◆ DIRECTIVE
For the entries that follow, state how many lines include the word "кардиологии", giving the number and nothing else.

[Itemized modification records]
━━━━━━━━━━━━━━━━

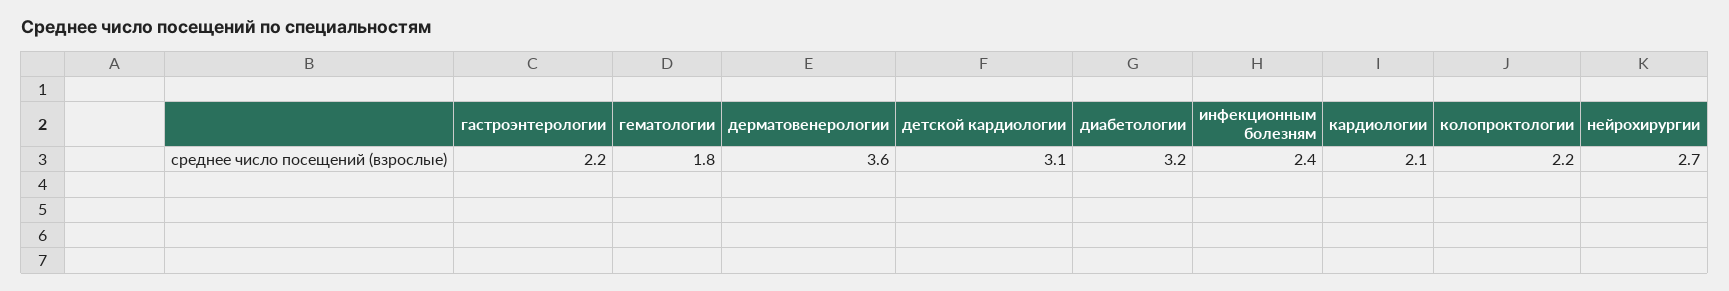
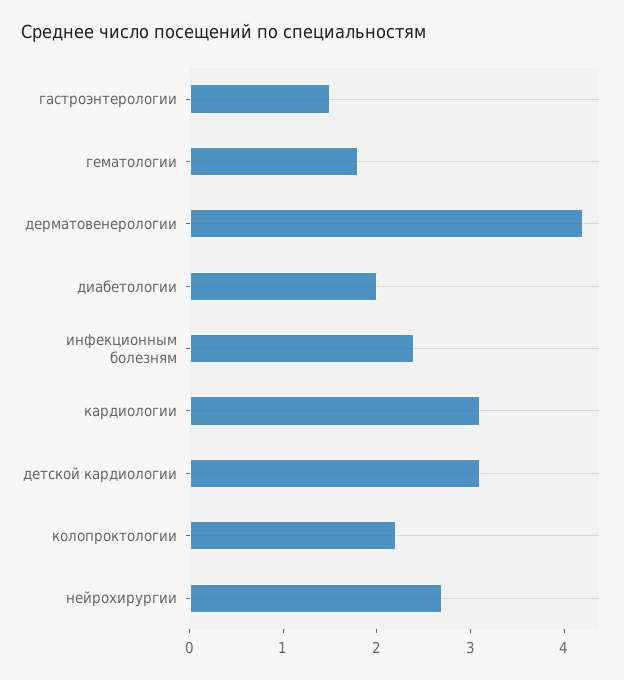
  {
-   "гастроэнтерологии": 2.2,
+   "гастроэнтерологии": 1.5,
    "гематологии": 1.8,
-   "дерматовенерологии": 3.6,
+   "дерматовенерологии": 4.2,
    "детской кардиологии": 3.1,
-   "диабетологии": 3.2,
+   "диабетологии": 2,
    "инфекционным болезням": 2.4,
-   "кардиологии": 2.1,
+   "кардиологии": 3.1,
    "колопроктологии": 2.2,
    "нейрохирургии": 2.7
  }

━━━━━━━━━━━━━━━━

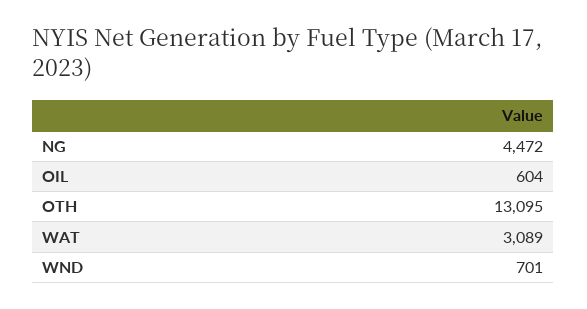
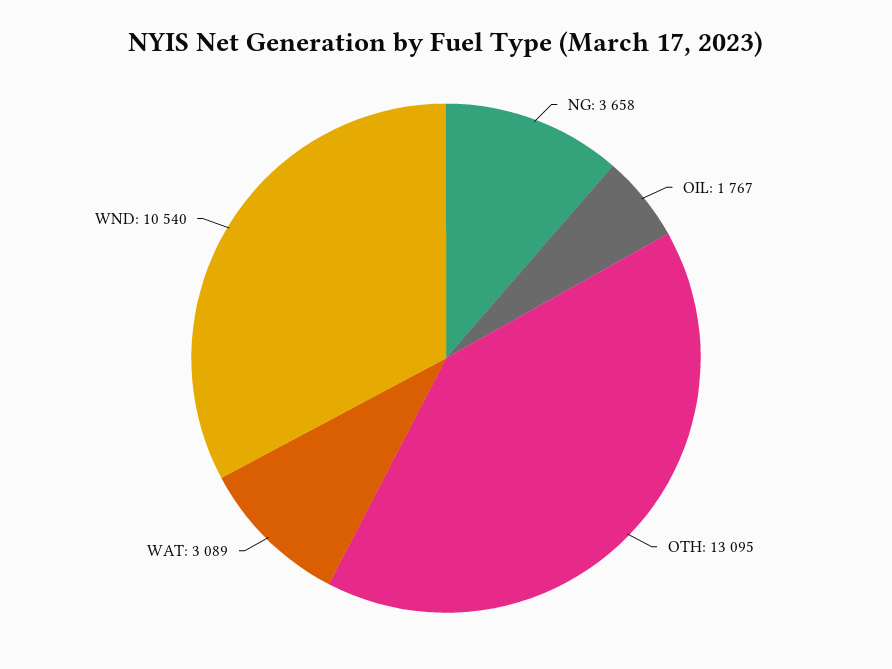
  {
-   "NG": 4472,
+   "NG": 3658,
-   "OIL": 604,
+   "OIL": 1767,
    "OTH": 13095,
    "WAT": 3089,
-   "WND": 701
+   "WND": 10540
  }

━━━━━━━━━━━━━━━━

◆ RESPONSE BELOW
3